WTTC Global Summit: la sostenibilità al centro dei movimenti turistici globali

di Redazione

05/12/2022

WTTC Global Summit: la sostenibilità al centro dei movimenti turistici globali


Roberta Garibaldi, Vice Presidente Turismo di OCSE: “Oggi il turismo rappresenta il 10,3% del PIL mondiale e 1 posto di lavoro su 10 è generato dal settore. Nei prossimi dieci anni, il suo ruolo sarà ancora più importante: concorrerà a creare 126 milioni di posti di lavoro, la crescita economica media annua del settore è stimata in +5,8%, un valore più che doppio rispetto all'andamento dell'economia in generale (2,7%). Per creare un settore capace di garantire un futuro migliore, ambizioni, investimenti e collaborazioni vanno verso un turismo più resiliente, inclusivo e sostenibile".

In occasione del 22° World Travel & Tourism Council-WTTC Global Summit a Riyadh, 57 ministri del Turismo e 3.000 tra i principali leader dei settori dell'aviazione, della ricettività e dell'intermediazione hanno avuto una grande occasione di networking, che ha visto stringere solo dall'Arabia Saudita 50 accordi e memorandum di intesa dal valore di 50 miliardi di dollari. 

Ma come il turismo può garantire un futuro migliore? Uno dei temi affrontati è il rapporto tra aree urbane e rurali. Il 55% della popolazione mondiale vive già nelle città, un valore che si prevede raggiunga il 68% entro il 2050. Questi luoghi sono in fase di ri-progettazione per soddisfare i bisogni attuali e futuri delle persone che vi vivono, ecco quindi grandi progetti per indirizzare in modo coordinato e olistico la tecnologia, il design, l'architettura, l'innovazione, le infrastrutture, la mobilità e la sostenibilità per creare luoghi ottimali per vivere, lavorare e visitare. C'è bisogno di una rivoluzione che metta le persone al primo posto e consenta loro di avere esperienze memorabili nelle città preservando al contempo l'ambiente naturale. 

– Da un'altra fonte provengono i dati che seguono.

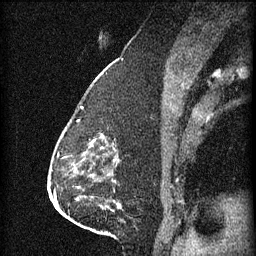
Breast MRI (dynamic contrast-enhanced), one sagittal slice. Slice 31 of 60 in the series (ordered by position). 3 images stored at this slice position (order not interpretable as contrast timing). 1.5 T. TE 4.2 ms, TR 11 ms. 1.5 mm slice thickness. 256 × 256 image matrix. Female patient, age 63 years.
Outlined on this slice (semi-automatically segmented with operator editing):
- analysis volume of interest (the breast-tissue region the enhancement analysis was run in; not a lesion): bounding box <86,120,119,153> (left, top, right, bottom; pixels)
- tumour enhancement mask (voxels above the 70 % enhancement threshold inside the analysis volume of interest): <92,134,103,147>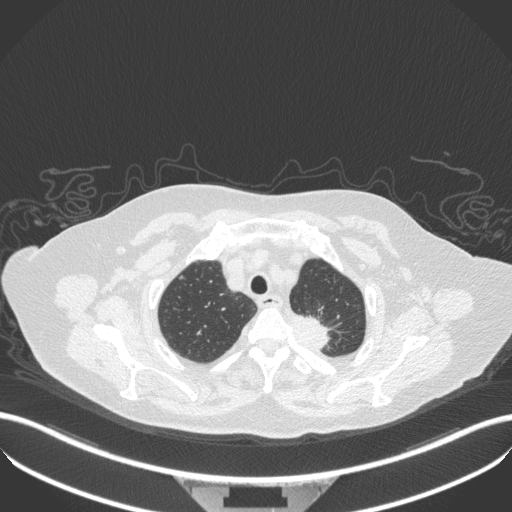
Chest CT, one axial slice. Position 293 of 353 along the scan axis. Reconstruction kernel B31f. Lung window (W 1500 / L -600 HU). 512 × 512 image matrix, field of view 400 × 400 mm. Female patient, age 81 years. Case-level facts recorded for this patient, not image findings: clinical TNM (as recorded): T2a N0 M0.
Annotated regions visible in this slice (rectangle marked by the reading radiologist):
- lung tumour (recorded histology: adenocarcinoma): box from (x=283, y=309) to (x=340, y=365) px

Lo sviluppo turistico può ergersi a driver di un cambiamento positivo. Per le città, stimolando una nuova definizione in ottica sostenibile delle infrastrutture, della mobilità, dei servizi al fine di dar vita a luoghi capaci di mettere in primo piano le esigenze delle persone. Ciò significa creare luoghi di qualità, dove vivere e lavorare, e da visitare. Per i territori periferici, favorendo nuove connessioni con le città volte e indirizzando i flussi verso la scoperta di destinazioni meno note. Il momento è certamente favorevole, considerando che nell'ultimo biennio il 69% dei viaggiatori mondiali ha mostrato un forte interesse verso queste aree. Questa richiesta di scoprire le aree rurali può aiutare lo sviluppo delle infrastrutture e assicurare che parte dei 126 milioni di nuovi posti di lavoro attesi al 2032 siano in questi luoghi. Le ricerche di WTTC sull'occupazione danno anche qualche dato sull'Italia. 

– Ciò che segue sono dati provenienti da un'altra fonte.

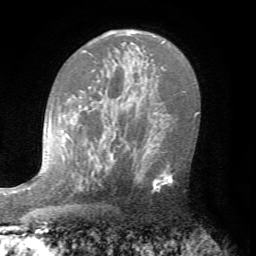
Breast MRI (dynamic contrast-enhanced), one axial slice. Cropped to one breast. Dynamic contrast-enhanced series, time point 2 of 7 at this slice position (early post-contrast). 1.5 T. TE 4.2 ms, TR 8.7 ms. 256 × 256 image matrix, field of view 180 × 180 mm. Female patient.
Annotated regions visible in this slice (semi-automatically segmented with operator editing):
- enhancing-tissue mask used for the functional tumour volume (all voxels passing the contrast-enhancement thresholds inside the analysis volume; usually the tumour): bounding box [x1, y1, x2, y2] px = [129, 140, 174, 192]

Nel 2020, gli investimenti in sostenibilità hanno raggiunto la quota di 35,3 trilioni di dollari, rendendo sempre più necessario ed essenziale la creazione di un framework per le imprese per misurare e dare comunicazione al loro impatto sulle risorse del pianeta. I dati presentati mostrano già un importante decremento nell'impatto del turismo sull'ambiente, grazie alle azioni introdotte a 360 gradi in tutto il globo. Il turismo può diventare una soluzione per creare un futuro più sostenibile e inclusivo per tutti. Per quanto riguarda, invece, le visioni di breve periodo, la voglia di viaggiare non ha mai abbandonato le persone, nemmeno nel corso della pandemia. Tra il 2021 e il 2022, le ricerche svolte sui canali digitali (web, social media) relative al viaggio dei sognì sono cresciute del 482%.

Se l'anno 2022 ha visto una ripresa dei flussi turistici internazionali, le previsioni per i prossimi mesi sembrano convergere verso un'accelerazione di questa tendenza, confermando una ritrovata e sempre più forte voglia dl viaggiare. L'indagine condotta da YouGov per WTTC sui consumatori di 25 Paesi riporta che il 63% delle persone ha in programma almeno un viaggio di piacere nei prossimi 12 mesi, e oltre un quarto (27%) ne ha in previsione tre o più nel medesimo periodo. Sarà la sostenibilità a guidare le scelte dei turisti: il 61% dichiara che preferirà destinazioni e brand turistici sostenibili, e il 45% per aziende socialmente e ambientalmente responsabili.